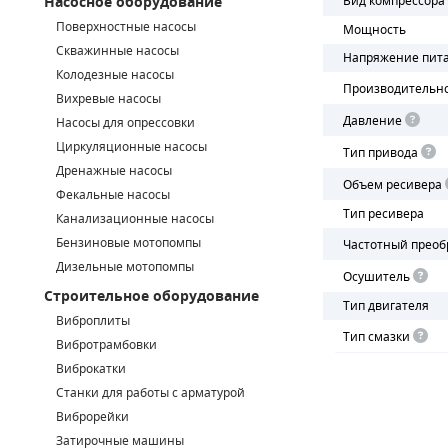
Насосное оборудование
Вид компрессора
Поверхностные насосы
Мощность
СМЕННЫЕ ЭЛЕМЕНТЫ МАГИСТРАЛЬНЫХ ФИЛЬТРОВ
Скважинные насосы
Напряжение пит
Колодезные насосы
ДЛЯ АДСОРБЦИОННЫХ ОСУШИТЕЛЕЙ
Производительн
Вихревые насосы
Давление
ЭЛЕКТРОДВИГАТЕЛИ
Насосы для опрессовки
Циркуляционные насосы
Тип привода
БЕНЗИНОВЫЕ ДВИГАТЕЛИ
Дренажные насосы
Объем ресивера
Фекальные насосы
ДИЗЕЛЬНЫЕ ДВИГАТЕЛИ
Тип ресивера
Канализационные насосы
Бензиновые мотопомпы
Частотный преоб
ДЕТАЛИ ДВС
Дизельные мотопомпы
Осушитель
Строительное оборудование
ФИЛЬТРЫ ТОПЛИВНЫЕ
Тип двигателя
Виброплиты
Тип смазки
МОТОРНОЕ МАСЛО
Вибротрамбовки
Виброкатки
РАДИАТОРЫ
Станки для работы с арматурой
Виброрейки
ПОДШИПНИКИ
Затирочные машины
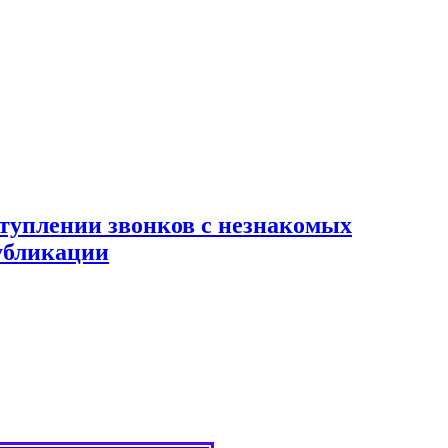
туплении звонков с незнакомых
публикации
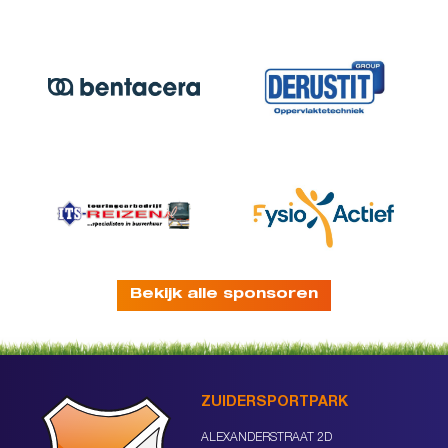
Bekijk alle sponsoren
ZUIDERSPORTPARK
ALEXANDERSTRAAT 2D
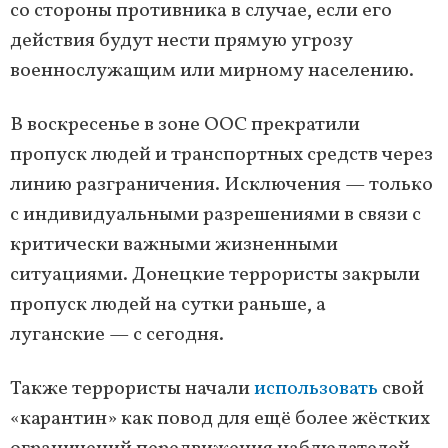
со стороны противника в случае, если его
действия будут нести прямую угрозу
военнослужащим или мирному населению.
В воскресенье в зоне ООС прекратили
пропуск людей и транспортных средств через
линию разграничения. Исключения — только
с индивидуальными разрешениями в связи с
критически важными жизненными
ситуациями. Донецкие террористы закрыли
пропуск людей на сутки раньше, а
луганские — с сегодня.
Также террористы начали
использовать
свой
«карантин» как повод для ещё более жёстких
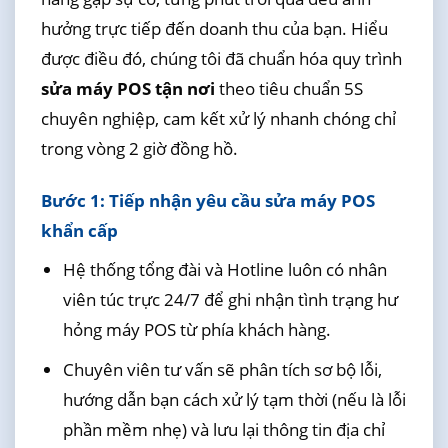
hưởng trực tiếp đến doanh thu của bạn. Hiểu
được điều đó, chúng tôi đã chuẩn hóa quy trình
sửa máy POS tận nơi
theo tiêu chuẩn 5S
chuyên nghiệp, cam kết xử lý nhanh chóng chỉ
trong vòng 2 giờ đồng hồ.
Bước 1: Tiếp nhận yêu cầu sửa máy POS
khẩn cấp
Hệ thống tổng đài và Hotline luôn có nhân
viên túc trực 24/7 để ghi nhận tình trạng hư
hỏng máy POS từ phía khách hàng.
Chuyên viên tư vấn sẽ phân tích sơ bộ lỗi,
hướng dẫn bạn cách xử lý tạm thời (nếu là lỗi
phần mềm nhẹ) và lưu lại thông tin địa chỉ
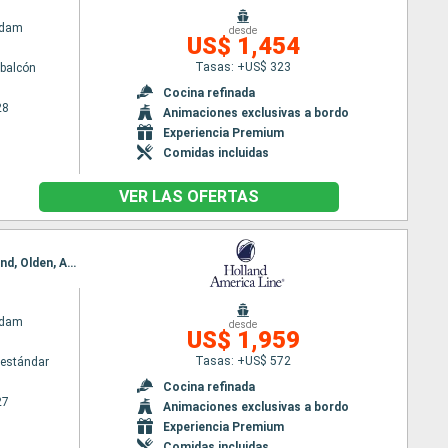
rdam
desde
US$ 1,454
Tasas: +US$ 323
balcón
Cocina refinada
28
Animaciones exclusivas a bordo
Experiencia Premium
Comidas incluidas
VER LAS OFERTAS
Itinerario : Reykjavik, Grundarfjordur, Heimaey, Runavik, Kirkwall, Amsterdam, Kristiansund, Alesund, Olden, Amsterdam
rdam
desde
US$ 1,959
Tasas: +US$ 572
estándar
Cocina refinada
27
Animaciones exclusivas a bordo
Experiencia Premium
Comidas incluidas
────────────────
What you need to do:
Reproduce verbatim the text transcribed from each of the rows above, line by line, and leave the pictures out.

Answer for this exercise:
Насосное оборудование
Вид компрессора
Поверхностные насосы
Мощность
СМЕННЫЕ ЭЛЕМЕНТЫ МАГИСТРАЛЬНЫХ ФИЛЬТРОВ
Скважинные насосы
Напряжение пит
Колодезные насосы
ДЛЯ АДСОРБЦИОННЫХ ОСУШИТЕЛЕЙ
Производительн
Вихревые насосы
Давление
ЭЛЕКТРОДВИГАТЕЛИ
Насосы для опрессовки
Циркуляционные насосы
Тип привода
БЕНЗИНОВЫЕ ДВИГАТЕЛИ
Дренажные насосы
Объем ресивера
Фекальные насосы
ДИЗЕЛЬНЫЕ ДВИГАТЕЛИ
Тип ресивера
Канализационные насосы
Бензиновые мотопомпы
Частотный преоб
ДЕТАЛИ ДВС
Дизельные мотопомпы
Осушитель
Строительное оборудование
ФИЛЬТРЫ ТОПЛИВНЫЕ
Тип двигателя
Виброплиты
Тип смазки
МОТОРНОЕ МАСЛО
Вибротрамбовки
Виброкатки
РАДИАТОРЫ
Станки для работы с арматурой
Виброрейки
ПОДШИПНИКИ
Затирочные машины
туплении звонков с незнакомых
публикации
Bekijk alle sponsoren
ZUIDERSPORTPARK
ALEXANDERSTRAAT 2D
со стороны противника в случае, если его
действия будут нести прямую угрозу
военнослужащим или мирному населению.
В воскресенье в зоне ООС прекратили
пропуск людей и транспортных средств через
линию разграничения. Исключения — только
с индивидуальными разрешениями в связи с
критически важными жизненными
ситуациями. Донецкие террористы закрыли
пропуск людей на сутки раньше, а
луганские — с сегодня.
Также террористы начали
использовать
свой
«карантин» как повод для ещё более жёстких
hưởng trực tiếp đến doanh thu của bạn. Hiểu
được điều đó, chúng tôi đã chuẩn hóa quy trình
sửa máy POS tận nơi
theo tiêu chuẩn 5S
chuyên nghiệp, cam kết xử lý nhanh chóng chỉ
trong vòng 2 giờ đồng hồ.
Bước 1: Tiếp nhận yêu cầu sửa máy POS
khẩn cấp
Hệ thống tổng đài và Hotline luôn có nhân
viên túc trực 24/7 để ghi nhận tình trạng hư
hỏng máy POS từ phía khách hàng.
Chuyên viên tư vấn sẽ phân tích sơ bộ lỗi,
hướng dẫn bạn cách xử lý tạm thời (nếu là lỗi
phần mềm nhẹ) và lưu lại thông tin địa chỉ
rdam
desde
US$ 1,454
Tasas: +US$ 323
balcón
Cocina refinada
28
Animaciones exclusivas a bordo
Experiencia Premium
Comidas incluidas
VER LAS OFERTAS
Itinerario : Reykjavik, Grundarfjordur, Heimaey, Runavik, Kirkwall, Amsterdam, Kristiansund, Alesund, Olden, Amsterdam
rdam
desde
US$ 1,959
Tasas: +US$ 572
estándar
Cocina refinada
27
Animaciones exclusivas a bordo
Experiencia Premium
Comidas incluidas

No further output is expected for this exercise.